4 Feb

In honor of the Olympics, here are some fun facts I learned while in Olympia:

  • The first ever Olympic Games were held in Olympia, Greece in 776 BC; they took place every four years and lasted until 939 AD (1,169 years)
  • They started in order to honor Zeus, the king of the gods!
  • The Olympic Games reached heightened popularity during Greece’s golden age (400-450 BC).
  • Like any trendy event, the Olympics made a comeback in 1896 in Athens.  And, as now know, it’s comeback was successful!

My first time ever in Olympia, Greece, coincided with opening week of the 2018 winter olympics!   It was hyper cool since to be where it all began!  Back in Athens, I got to watch several of the events with my Turkish host. I always think it’s neat to see all of the countries coming together in support of the Olympics and sports and this year was extra cool to be with a Turk, in Greece (because, of their rocky history), watching the 2018 winter games.

In the past, a “sacred truce” was declared several months before the Olympics so that athletes and fans could travel safely to Olympia without fear of being attacked on their way there…and this would be a perfect place to insert a comment about our relations with North Korea and its proximity to Pyeongchang, but I think you can see the connection.


Ruins from the Altar of Hera…it’s time to use your imaginations, readers!

And Olympia, the place, is still linked to the modern day Olympics even though the games are no longer performed here as the Olympic torch is literally lit in Olympia and passed in a long relay to the next city that will host the games.  So, this years journey was 9,000 miles overland, in the snow, from Olympia to Pyeongchang, South Korea!  Really freaking cool.


After our first night in the region, Ben and I woke up early to eat a breakfast of champions, since you know, we were in Olympian territory after all.  What choice did we have, really?  As we finished up our cheese, bread, and fruit, sitting on a side walk, we headed to the Museum of Ancient Games!  Awesome!!  We saw tons of relics and used our own imaginations (plus helpful interpretive signs) to figure out what kinds of games they played in Olympia 1,500 years ago.

And then, we headed to see the ruins themselves.
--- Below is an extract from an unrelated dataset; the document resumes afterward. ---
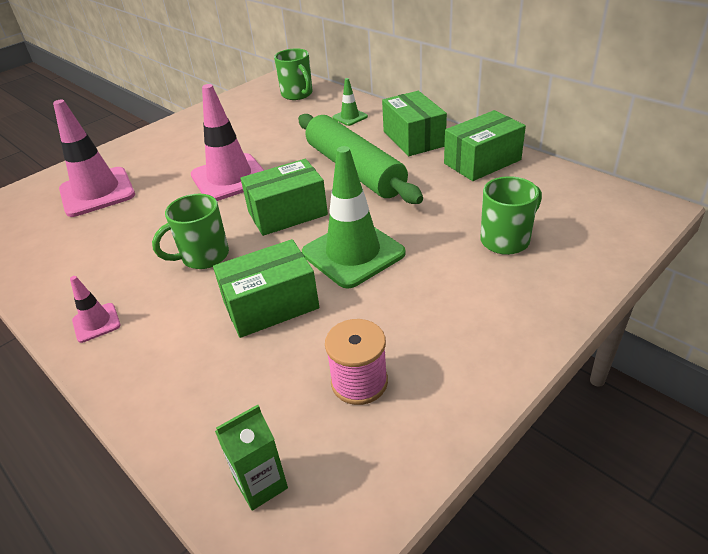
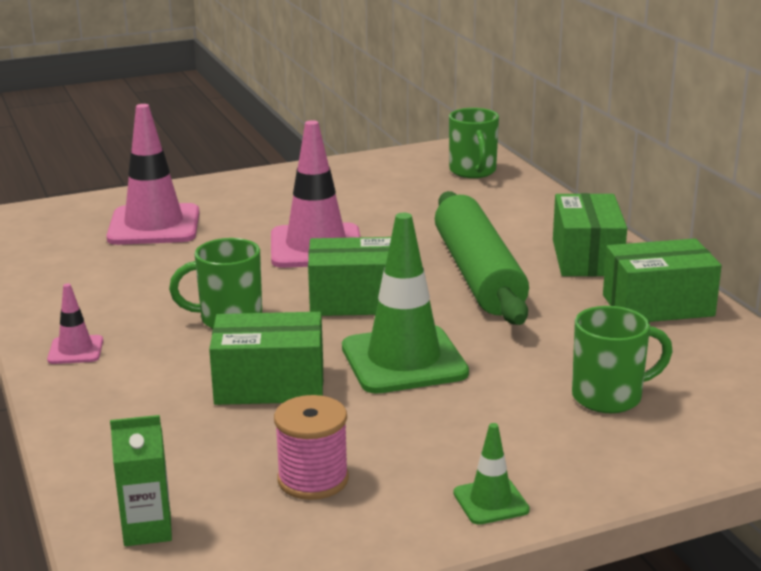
camera: 20 degrees right, 15 degrees down
green traffic cone [332,78,368,126] -> green traffic cone moved to [453,423,530,525]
We walked around, read plaques, and gained lots of information from our guidebook (thank you Rick!).  The grande finale was checking out the old sprinting course, still used today.



Sprinting down the course and letting ghosts of past Olympians carry me to the finish line!


As we stretched and prepared for our own personal race down this old course (again, what choice did we have but to stage a race because #Olympia), we recalled that elderly Italian family at the stage of Epidavros who had decided to put on a show with songs and dance and had whistles blown at them. Thus, I was half-expecting the same thing to happen to us here, but luckily in running, whistles mean “GO!” And GO we did!!  Luckily, the fun police were not in Olympia that day, so we didn’t use the whistles as our starting pistol, instead we hit the track hard on our own count down.

Ben and I ran the sprints twice, and he won both times. I was forced to concede and announce his name in the winner’s circle (kick a girl while she’s down, why don’t you) and place an olive branch on his head.




Look at this Geeky winner.  Er, I mean, Greek-y winner!


After I graciously accepted defeat, we headed to the main museum.  Hours had already been spent learning about Olympia but there was way, way more information to take in! I told my brain to hurry up and digest.

Things we learned in this museum:

  • If you weren’t in first place, you lost. Those who came in second or third place got nothing except the honor of competing…and maybe a t-shirt that said “I went to the Olympics, and all I got was this lousy t-shirt.”
  • Extra incentives for winning were that you didn’t have to pay taxes (um, where do I sign up?), you got free food (no, seriously, how do I get in on this?), and you received the honor of your village (bow down to Ben, Pittsburgh).
  • Women were not allowed in the games. Only men could compete, and they had to compete in the nude (sounds like a reality show on NBC hosted by Bear Grylls).
  • The statues and the relics we see today were once very colorful and not the white and grey that we see we today.  Again, imagination.



Maybe one of the games 1,500 years ago was moving these massive blocks…?  We just don’t know.



At the temple of Zeus with one reconstructed pillar showing me how massive the temple was.  I think reconstructing the pillar was probably its own Olympic sport.  Also, I see Olympic sports everywhere now-a-days.